参考链接:https://github.com/BVLC/caffe/pull/5665/files
convolution depthwise layer是在Mobilenet v1中提出的概念,相比group convolution具有更少的参数与更快的计算速度。在caffe中可以参考conv_layer来实现。
(1)首先增加在$CAFFE_ROOT/include/caffe/layers中添加conv_dw_layer.hpp头文件
#ifndef CAFFE_CONV_DW_LAYER_HPP_
#define CAFFE_CONV_DW_LAYER_HPP_
#include <vector>
#include "caffe/blob.hpp"
#include "caffe/layer.hpp"
#include "caffe/proto/caffe.pb.h"
namespace caffe
{
template <typename Dtype>
class ConvolutionDepthwiseLayer :public Layer<Dtype>
{
public:
explicit ConvolutionDepthwiseLayer(const LayerParameter& param):Layer<Dtype>(param){}
virtual void LayerSetUp(const vector<Blob<Dtype>*>& bottom,const vector<Blob<Dtype>*>& top);
virtual void Reshape(const vector<Blob<Dtype>*>& bottom,const vector<Blob<Dtype>*>& top);
virtual inline int ExactNumBottomBlobs() const { return 1; }
virtual inline int ExactNumTopBlobs() const { return 1; }
virtual inline const char* type() const { return "ConvolutionDepthwise"; }
protected:
virtual void Forward_cpu(const vector<Blob<Dtype>*>& bottom,const vector<Blob<Dtype>*>& top);
virtual void Forward_gpu(const vector<Blob<Dtype>*>& bottom,const vector<Blob<Dtype>*>& top);
virtual void Backward_cpu(const vector<Blob<Dtype>*>& top, const vector<bool>& propagate_down, const vector<Blob<Dtype>*>& bottom);
virtual void Backward_gpu(const vector<Blob<Dtype>*>& top,const vector<bool>& propagate_down, const vector<Blob<Dtype>*>& bottom);
unsigned int kernel_h_;
unsigned int kernel_w_;
unsigned int stride_h_;
unsigned int stride_w_;
unsigned int pad_h_;
unsigned int pad_w_;
unsigned int dilation_h_;
unsigned int dilation_w_;
Blob<Dtype> weight_buffer_;
Blob<Dtype> weight_multiplier_;
Blob<Dtype> bias_buffer_;
Blob<Dtype> bias_multiplier_;
};
}// namespace caffe
#endif // CAFFE_CONV_DW_LAYER_HPP_
(2)在$CAFFE_ROOT/src/caffe/layers中添加conv_dw_layer.cpp
#include <algorithm>
#include <vector>
#include "caffe/filler.hpp"

* **练习任务**
请根据原文回答：convolution depthwise layer 是在哪个网络中提出的？ 这些数据是单独的材料，不属于原文。

* **原始数据**
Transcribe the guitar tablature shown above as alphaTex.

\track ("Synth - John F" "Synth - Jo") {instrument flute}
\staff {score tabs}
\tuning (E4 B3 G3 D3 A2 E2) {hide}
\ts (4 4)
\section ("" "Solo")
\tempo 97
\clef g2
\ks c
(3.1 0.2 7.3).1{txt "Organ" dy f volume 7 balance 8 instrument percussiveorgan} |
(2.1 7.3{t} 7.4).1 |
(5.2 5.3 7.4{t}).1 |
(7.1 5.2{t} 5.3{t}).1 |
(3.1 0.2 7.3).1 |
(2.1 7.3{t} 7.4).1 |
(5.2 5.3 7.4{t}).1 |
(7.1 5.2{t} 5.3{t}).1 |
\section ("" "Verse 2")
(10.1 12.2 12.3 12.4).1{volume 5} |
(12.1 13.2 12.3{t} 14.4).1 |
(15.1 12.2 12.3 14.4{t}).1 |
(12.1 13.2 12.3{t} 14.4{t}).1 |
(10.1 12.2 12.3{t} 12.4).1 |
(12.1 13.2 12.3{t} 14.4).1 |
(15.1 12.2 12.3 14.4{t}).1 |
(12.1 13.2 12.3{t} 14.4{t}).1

* **参考答案**
Mobilenet v1